Comment les dramaturgies contemporaines africaines présentent-elles et interrogent-elles la figure du journaliste et plus largement la parole médiatique ? Sylvie Chalaye revisite quelques pièces théâtrales et chorégraphiques phares.
« Car la vraie tragédie n’est-elle pas la nôtre ? Nous à qui l’Histoire n’a assigné qu’un strapontin de voyeur derrière le judas de l’horreur. Nous qui, par la force des choses, sommes réduits à n’être que les touristes de la Besogne. » (1)
Le reporter est une figure récurrente des dramaturgies contemporaines d’Afrique noire. Journaliste ou présentateur, ce personnage convoque en scène le monde médiatique et il a dramaturgiquement une fonction de transmission qui s’apparente à celle d’un chur ou d’un griot. Il commente et traduit littéralement ce qui se passe en scène, donnant à la réalité scénique une autre portée. La parole médiatique fait basculer le réel dans une autre dimension. La parole du reporter est une parole sans fond, sans mémoire qui jaillit dans l’ici et maintenant sans ramification avec le passé ou l’avenir, c’est une parole d’opportunisme, comme le dénonce Koulsy Lamko dans Tout bas
si bas, une parole frelatée qui se jette sur les intentions avant même qu’elles ne soient réalité.
Le reporter déboule dans le quartier des accroupis dès que la gamine annonce la naissance du bébé, impossible ensuite de s’en débarrasser :
La fillette : Il n’y a pas de mythique naissance ici. Va-t-en vadrouiller où le vent te mène. Je ne te demande aucun commentaire. Surtout pas de tenir la torche. Mêle-toi de ce qui te regarde
Le reporter : C’est que tout me regarde, ma petite dame. Et j’ai toujours pensé que je suis né pour tenir la torche, le flambeau qui éclaire l’orgasme de ceux qui copulent au milieu de l’aveugle désastre. Je suis reporter. Je ne suis pas un nom, mais un visage dessiné dans les visages de tous les gens sans nom. Je parle pour les autres.

Consignes:
1 – Indiquez si chacune des affirmations (a), (b) et (c) concorde avec le texte sur la figure du reporter, en répondant par oui ou par non et en citant les mots décisifs de ce texte.
(a) Le reporter est présenté comme un personnage rare dans les dramaturgies contemporaines d'Afrique noire.
(b) La parole du reporter est décrite comme rattachée au passé et à l'avenir.
(c) Le reporter arrive dès que la gamine annonce la naissance du bébé.
2 – Poursuivez le texte sur la figure du reporter à partir de sa dernière phrase.

Données brutes:
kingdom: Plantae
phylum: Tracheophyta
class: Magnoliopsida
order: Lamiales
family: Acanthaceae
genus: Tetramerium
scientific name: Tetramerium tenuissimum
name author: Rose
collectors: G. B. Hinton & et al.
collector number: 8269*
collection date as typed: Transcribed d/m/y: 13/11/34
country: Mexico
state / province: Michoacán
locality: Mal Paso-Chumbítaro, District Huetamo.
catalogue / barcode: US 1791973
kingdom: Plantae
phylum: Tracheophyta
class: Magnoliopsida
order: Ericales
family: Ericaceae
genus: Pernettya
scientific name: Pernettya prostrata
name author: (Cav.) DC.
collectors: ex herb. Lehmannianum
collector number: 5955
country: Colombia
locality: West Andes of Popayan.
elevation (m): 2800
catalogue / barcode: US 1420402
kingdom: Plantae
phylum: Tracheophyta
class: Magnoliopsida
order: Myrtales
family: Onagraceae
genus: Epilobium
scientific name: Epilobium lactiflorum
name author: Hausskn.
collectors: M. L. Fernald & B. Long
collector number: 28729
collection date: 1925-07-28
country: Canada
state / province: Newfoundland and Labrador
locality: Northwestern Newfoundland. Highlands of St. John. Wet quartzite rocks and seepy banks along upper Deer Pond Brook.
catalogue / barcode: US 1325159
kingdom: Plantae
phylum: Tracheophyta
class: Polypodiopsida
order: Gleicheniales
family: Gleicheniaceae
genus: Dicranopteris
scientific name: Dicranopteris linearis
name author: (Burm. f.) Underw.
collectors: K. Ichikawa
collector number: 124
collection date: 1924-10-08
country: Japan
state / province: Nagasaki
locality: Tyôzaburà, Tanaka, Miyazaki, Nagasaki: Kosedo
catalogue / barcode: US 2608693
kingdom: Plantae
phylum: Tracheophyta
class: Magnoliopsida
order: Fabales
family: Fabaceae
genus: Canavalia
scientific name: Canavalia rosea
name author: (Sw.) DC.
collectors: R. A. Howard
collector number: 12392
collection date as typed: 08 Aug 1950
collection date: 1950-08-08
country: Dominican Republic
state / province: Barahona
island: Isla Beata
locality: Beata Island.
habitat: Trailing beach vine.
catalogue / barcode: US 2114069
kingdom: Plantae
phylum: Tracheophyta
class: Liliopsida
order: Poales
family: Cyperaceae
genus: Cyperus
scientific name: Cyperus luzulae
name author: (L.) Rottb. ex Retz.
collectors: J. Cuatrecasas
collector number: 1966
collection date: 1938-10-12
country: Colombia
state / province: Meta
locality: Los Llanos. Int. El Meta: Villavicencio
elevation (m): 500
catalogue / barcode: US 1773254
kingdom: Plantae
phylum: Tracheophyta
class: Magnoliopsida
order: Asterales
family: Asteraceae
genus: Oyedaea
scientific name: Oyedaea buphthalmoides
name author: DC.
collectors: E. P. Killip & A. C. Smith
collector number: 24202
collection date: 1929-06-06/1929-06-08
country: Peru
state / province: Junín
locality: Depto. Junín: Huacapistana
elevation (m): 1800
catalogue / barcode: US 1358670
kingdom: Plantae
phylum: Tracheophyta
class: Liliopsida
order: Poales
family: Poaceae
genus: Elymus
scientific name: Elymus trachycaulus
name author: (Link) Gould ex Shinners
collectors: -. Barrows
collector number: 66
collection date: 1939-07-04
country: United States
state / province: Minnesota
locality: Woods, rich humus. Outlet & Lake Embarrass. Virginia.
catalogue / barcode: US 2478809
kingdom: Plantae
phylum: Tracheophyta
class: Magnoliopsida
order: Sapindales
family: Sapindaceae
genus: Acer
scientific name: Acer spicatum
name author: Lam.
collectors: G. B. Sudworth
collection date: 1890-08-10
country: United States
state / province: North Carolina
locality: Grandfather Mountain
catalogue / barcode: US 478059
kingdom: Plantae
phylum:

Réponses dans l'ordre:
1 –
(a) Non : « Le reporter est une figure récurrente des dramaturgies contemporaines d’Afrique noire. »
(b) Non : « sans ramification avec le passé ou l’avenir »
(c) Oui : « Le reporter déboule dans le quartier des accroupis dès que la gamine annonce la naissance du bébé »

2 –
La parole médiatique est une parole mensonge qui invente le réel et lui substitue du vide, comme dans Récupérations de Kossi Efoui, où le réel cède la place aux visions fantasmatiques de la télévision, média auquel se confient les personnages au point de s’y abandonner complètement. Le théâtre contemporain africain dénonce le danger de cette parole qui évide les consciences et n’y laisse que manque et désir.
L’Afrique est doublement victime de la médiatisation, qui distille dans le monde cette pollution mentale et déforme son image extérieure, en ne livrant d’elle que des représentations négatives pétries de misérabilisme, de désorganisation, d’épidémies en tout genre, tout en projetant une identité fantôme
d’autant plus dangereuse auprès d’un peuple que la colonisation a acculturé et qui n’a pas eu le temps de retrouver son identité avant de se confronter aux médias. Tout se passe un peu comme si l’identité du peuple africain lui était imposée en dehors de lui-même, comme si l’Afrique devait construire son destin et bâtir son bonheur en suivant le scénario qui a été défini par les médias. Le théâtre dénonce en somme cette colonisation nouvelle qui hante encore l’Afrique par des moyens tentaculaires et diffus qui participent de la mondialisation.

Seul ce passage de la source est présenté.